Ultrasound Synthetic Aperture Imaging FPGA

INTRODUCTION 

Ultrasound imaging is the most extensively used non-ionized progressing demonstrative instrument in clinical applications because of its comfort to utilize and low radiation.

The main focuses of current SA research in are to improve the nature of pictures, to build the casing rate and to diminish power utilization. GPU is appropriate for constant applications yet with high force utilization.                                                                                                                            

Field Programmable Gate Array (FPGA) has gained popularity for the design based on rapid prototype technology. It can provide an optimized hardware choice suitable for SA algorithm. Compared with ordinary sequential scanning method applied to medical ultrasound, Synthetic aperture (SA) method had been developed for radar systems in the 1950s to reconstruct of high resolution image from successive transmission and reception position ,By the simulation and comparing with the result obtained by the Graphics Processing Unit (GPU), the current design demonstrates the feasibility of implementing the real time high resolution ultrasound imaging.

DESCRIPTION OF SA ALGORITHM

SA strategy communicates point source firings from various sidelong positions component by component at every outflow. Each terminating's heartbeat echoes from the medium are procured over all components in the accepting opening. The got information is utilized to produce one low goal picture (LRI). Consequently high goal picture (HRI) is procured through recursive summation of LRIs.The algorithm consists of three main steps as follows.

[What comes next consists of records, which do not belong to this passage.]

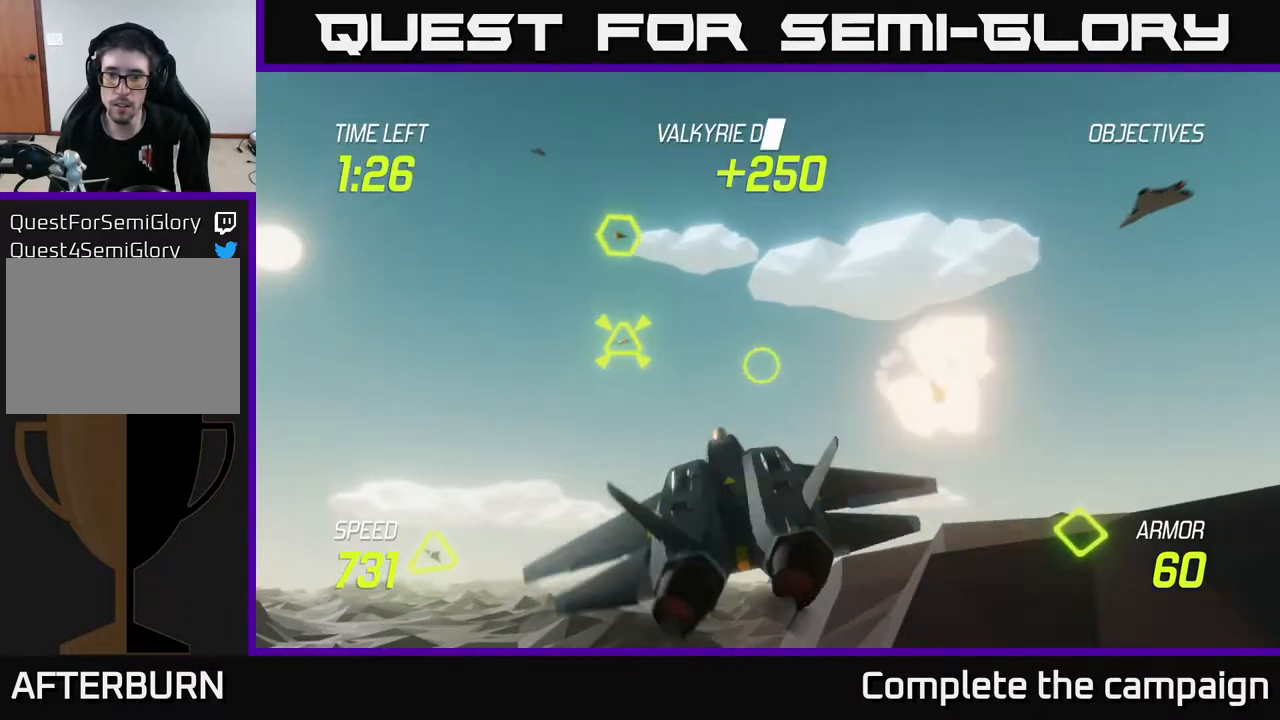
{"buttons": ["R2"], "left_stick": "up-right", "right_stick": "center", "events": [[100, "left_stick", "up-right"], [467, "R2", "down"]]}
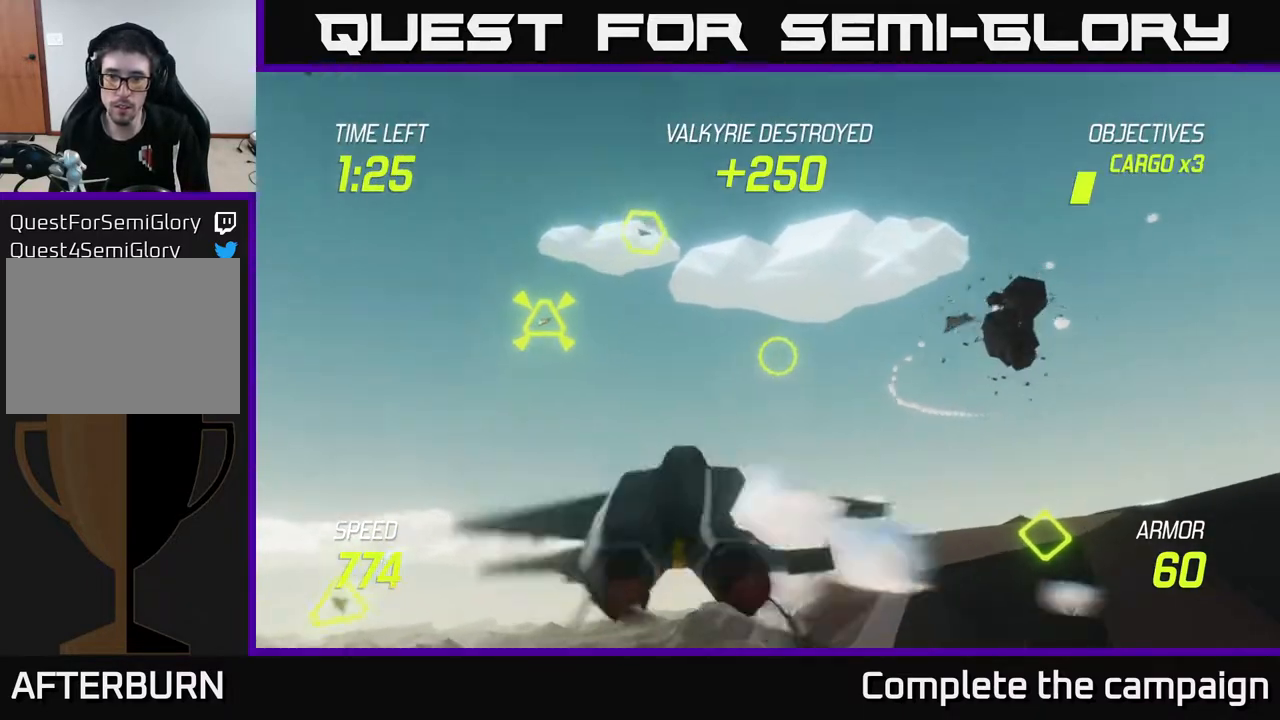
{"buttons": ["L2", "R2"], "left_stick": "down-right", "right_stick": "center", "events": [[50, "L2", "down"], [83, "left_stick", "down-left"], [133, "R2", "up"], [233, "R2", "down"], [367, "R2", "up"], [433, "R2", "down"], [483, "left_stick", "down-right"]]}
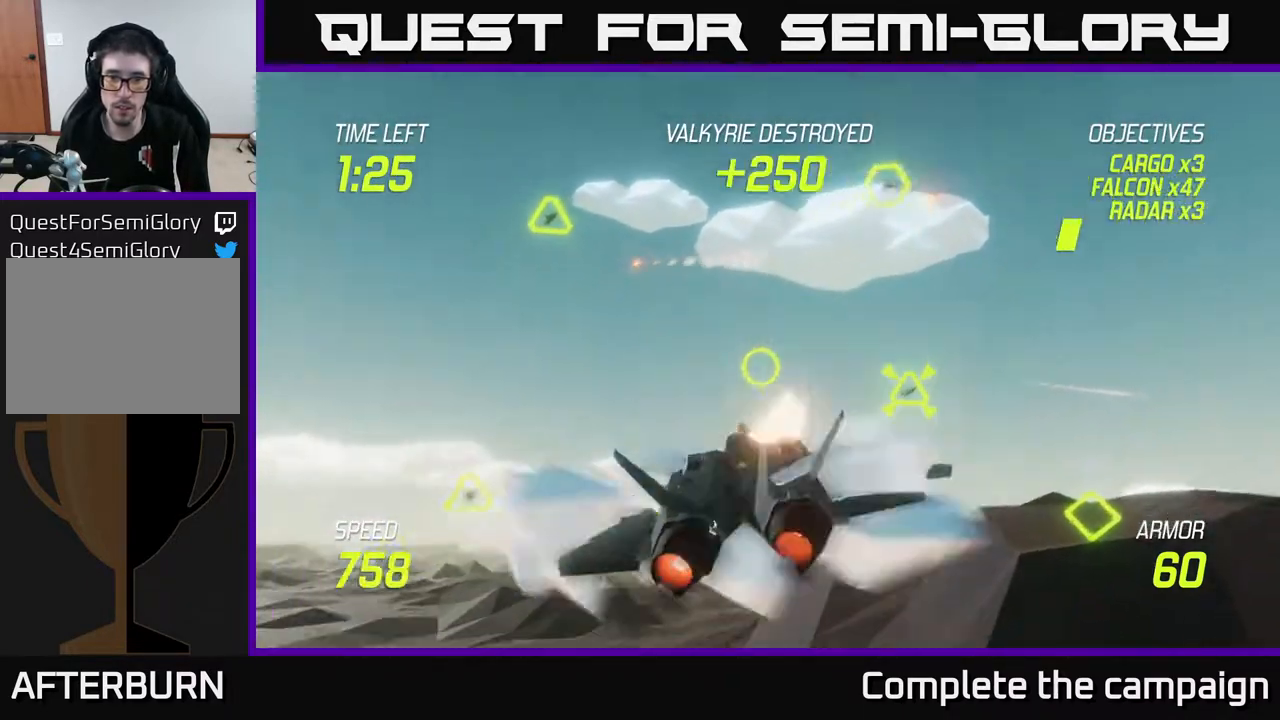
{"buttons": ["L2"], "left_stick": "left", "right_stick": "center", "events": [[50, "R2", "up"], [167, "R2", "down"], [167, "left_stick", "down-left"], [283, "R2", "up"], [300, "left_stick", "center"], [350, "R2", "down"], [350, "left_stick", "left"], [500, "R2", "up"]]}
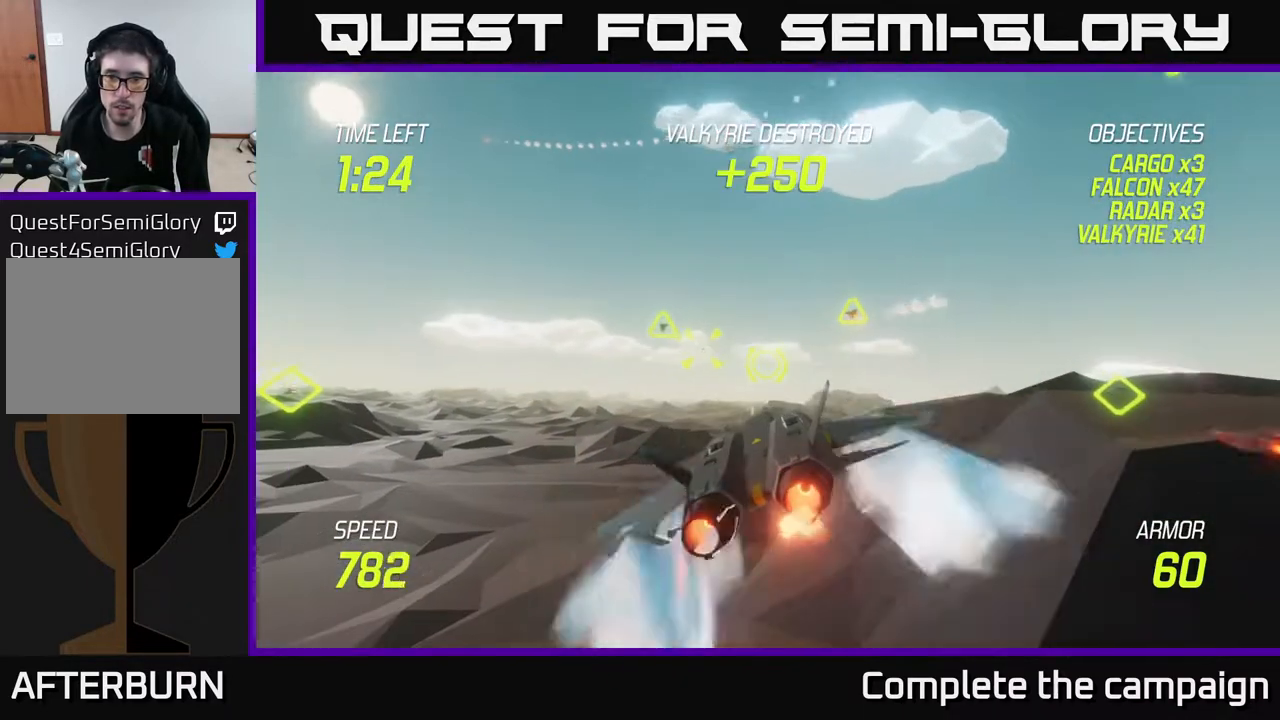
{"buttons": ["R2"], "left_stick": "right", "right_stick": "center", "events": [[17, "L2", "up"], [167, "left_stick", "up-right"], [183, "L2", "down"], [283, "L2", "up"], [433, "left_stick", "right"], [467, "R2", "down"]]}
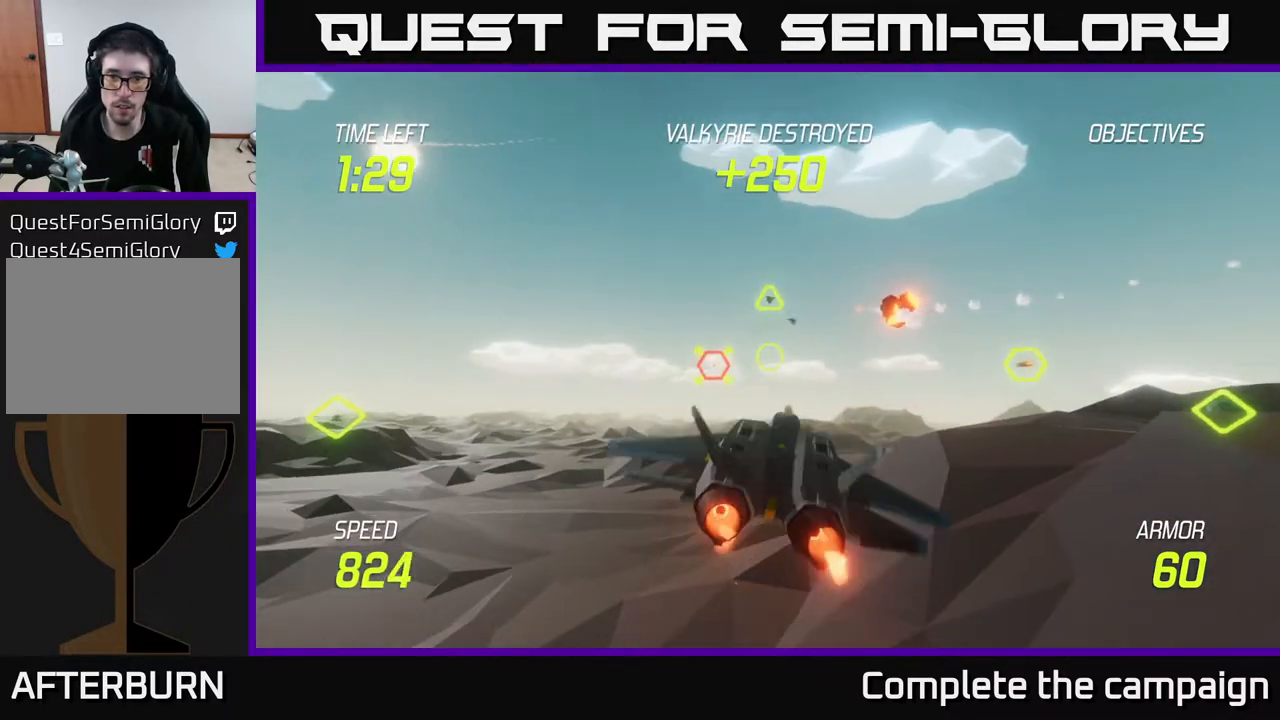
{"buttons": ["R2"], "left_stick": "up-right", "right_stick": "center", "events": [[67, "left_stick", "up"], [100, "R2", "up"], [150, "left_stick", "up-right"], [233, "R2", "down"], [367, "R2", "up"], [483, "R2", "down"]]}
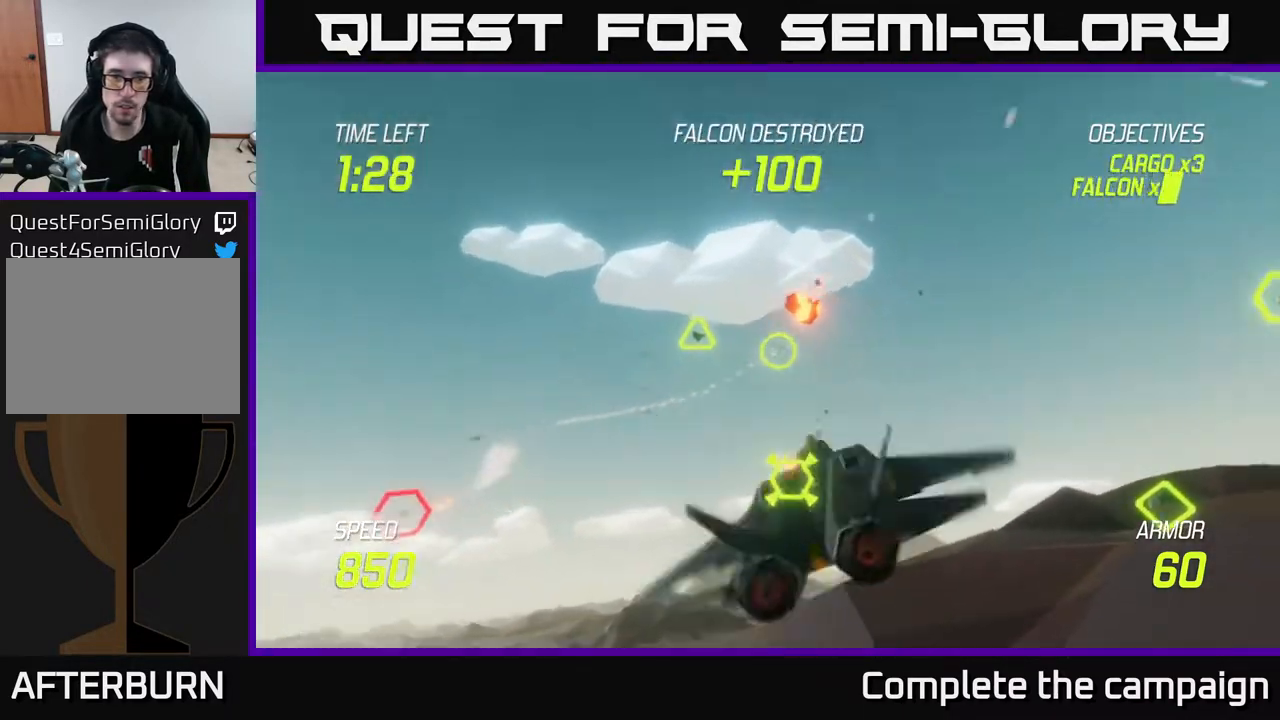
{"buttons": [], "left_stick": "down-left", "right_stick": "center", "events": [[83, "R2", "up"], [167, "R2", "down"], [167, "left_stick", "down-left"], [300, "R2", "up"], [367, "L2", "down"], [467, "L2", "up"]]}
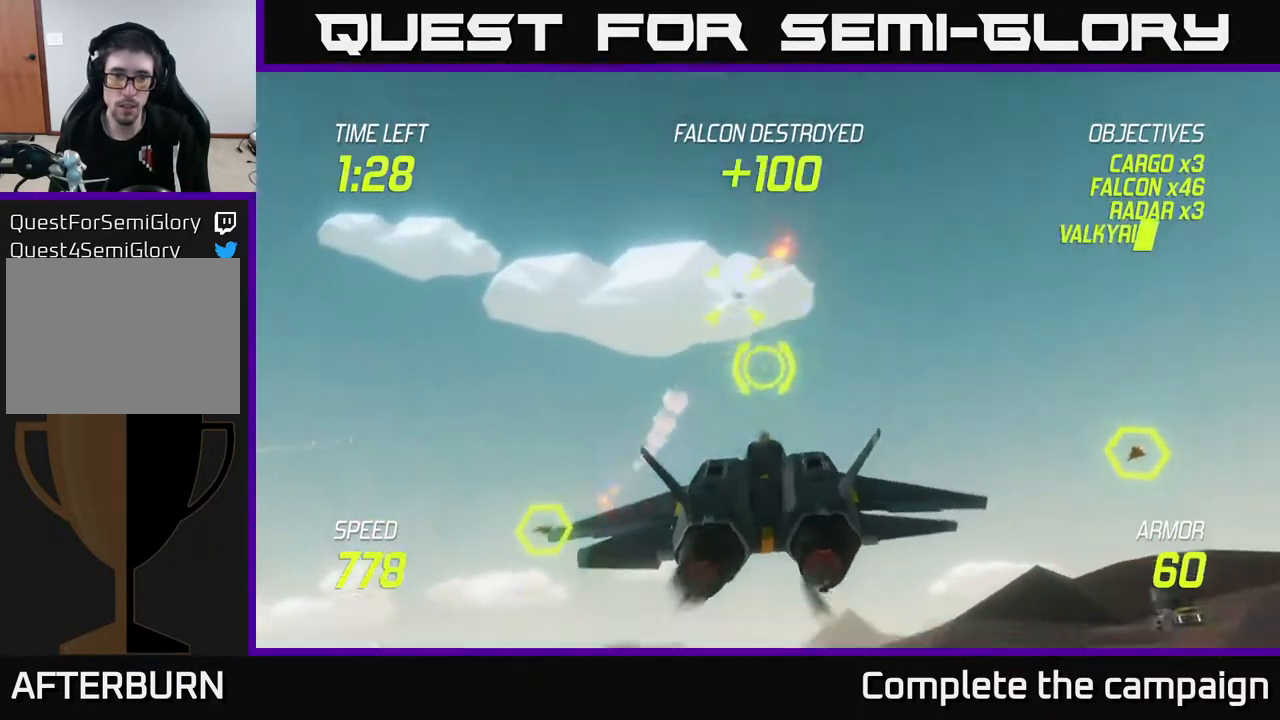
{"buttons": ["L2"], "left_stick": "left", "right_stick": "center", "events": [[50, "L2", "down"], [267, "left_stick", "left"]]}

A. Analytic signal conversion 

The insightful sign change is the initial phase in LRI arrangement. For the got reverberation of every emanation, the sign is first gone through Hilbert change to acquire the complex segments in the logical sign. Consequently, the got reverberation is changed into the pixel esteems for 2D picture.

B. Beamforming 

In SA imaging, the delayed beam formation for each pixel requires the calculation of its time-of-flight,which is determined by the geometric distance from the transmitting source, to the pixel position, and back to the receive element position .With the total propagation time, we can get the weight the data point , adjacent analytic data.

C. Recursive compounding

Eventually, all low resolution images obtained from different transmit positions are combined linearly and a high resolution image can be obtained. SA algorithm, the Step A is used to convert the receiving elements acquired signal into analytic signal and then, Step B uses the propagating time of the ultrasound pulse together with the analytic signal obtained in Step A to reconstruct the LRIs for each transmitting element. At long last, Step C consolidates all LRIs into a HRI directly

ALGORITHM IMPLEMENTATION IN FPGA

It is found that the algorithm of SA imaging can be implemented in parallel structure to save computation time. In FPGA is mainly responsible for parallel processing the SA algorithm and a computer in charge of handling the preliminary non computational intense processing and the auxiliary functions such as I/O data to the FPGA, image storage, and User Interface. Then, a line accumulator  applies different apodization weights to the signal received from different element arrays (usually Hanning window), which can suppress the sidelobe effectively and increase contrast in ultrasound imaging while the width of main lobe is increasing.